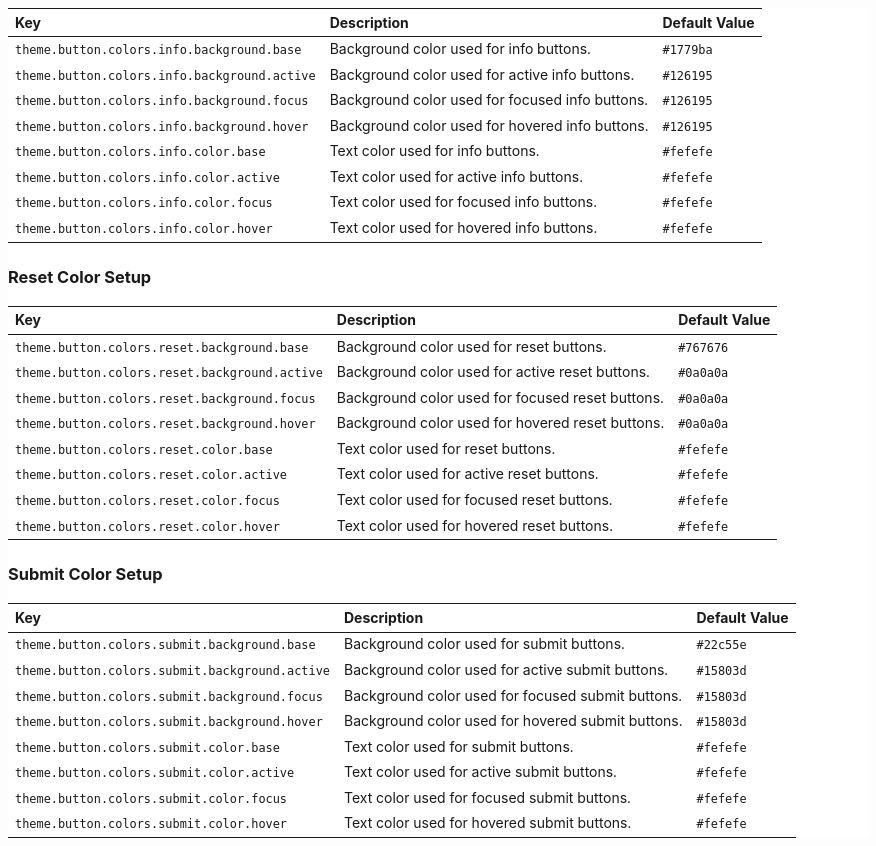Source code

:**Key** | **Description**                                 | **Default Value**
:------ |:------------------------------------------------| :--------------
`theme.button.colors.info.background.base` | Background color used for info buttons.         | `#1779ba`
`theme.button.colors.info.background.active` | Background color used for active info buttons.  | `#126195`
`theme.button.colors.info.background.focus` | Background color used for focused info buttons. | `#126195`
`theme.button.colors.info.background.hover` | Background color used for hovered info buttons. | `#126195`
`theme.button.colors.info.color.base` | Text color used for info buttons.               | `#fefefe`
`theme.button.colors.info.color.active` | Text color used for active info buttons.        | `#fefefe`
`theme.button.colors.info.color.focus` | Text color used for focused info buttons.       | `#fefefe`
`theme.button.colors.info.color.hover` | Text color used for hovered info buttons.       | `#fefefe`

### Reset Color Setup

**Key** | **Description**                                  | **Default Value**
:------ |:-------------------------------------------------| :--------------
`theme.button.colors.reset.background.base` | Background color used for reset buttons.         | `#767676`
`theme.button.colors.reset.background.active` | Background color used for active reset buttons.  | `#0a0a0a`
`theme.button.colors.reset.background.focus` | Background color used for focused reset buttons. | `#0a0a0a`
`theme.button.colors.reset.background.hover` | Background color used for hovered reset buttons. | `#0a0a0a`
`theme.button.colors.reset.color.base` | Text color used for reset buttons.               | `#fefefe`
`theme.button.colors.reset.color.active` | Text color used for active reset buttons.        | `#fefefe`
`theme.button.colors.reset.color.focus` | Text color used for focused reset buttons.       | `#fefefe`
`theme.button.colors.reset.color.hover` | Text color used for hovered reset buttons.       | `#fefefe`

### Submit Color Setup

**Key** | **Description**                                   | **Default Value**
:------ |:--------------------------------------------------| :--------------
`theme.button.colors.submit.background.base` | Background color used for submit buttons.         | `#22c55e`
`theme.button.colors.submit.background.active` | Background color used for active submit buttons.  | `#15803d`
`theme.button.colors.submit.background.focus` | Background color used for focused submit buttons. | `#15803d`
`theme.button.colors.submit.background.hover` | Background color used for hovered submit buttons. | `#15803d`
`theme.button.colors.submit.color.base` | Text color used for submit buttons.               | `#fefefe`
`theme.button.colors.submit.color.active` | Text color used for active submit buttons.        | `#fefefe`
`theme.button.colors.submit.color.focus` | Text color used for focused submit buttons.       | `#fefefe`
`theme.button.colors.submit.color.hover` | Text color used for hovered submit buttons.       | `#fefefe`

-=-=-=-=-

**Directions for this task:**
Using the entries above, extract exactly the span from the line with "Text color used for active info" to the line with "Background color used for reset", both lines included; leave out everything else.

**Task result:**
`theme.button.colors.info.color.active` | Text color used for active info buttons.        | `#fefefe`
`theme.button.colors.info.color.focus` | Text color used for focused info buttons.       | `#fefefe`
`theme.button.colors.info.color.hover` | Text color used for hovered info buttons.       | `#fefefe`

### Reset Color Setup

**Key** | **Description**                                  | **Default Value**
:------ |:-------------------------------------------------| :--------------
`theme.button.colors.reset.background.base` | Background color used for reset buttons.         | `#767676`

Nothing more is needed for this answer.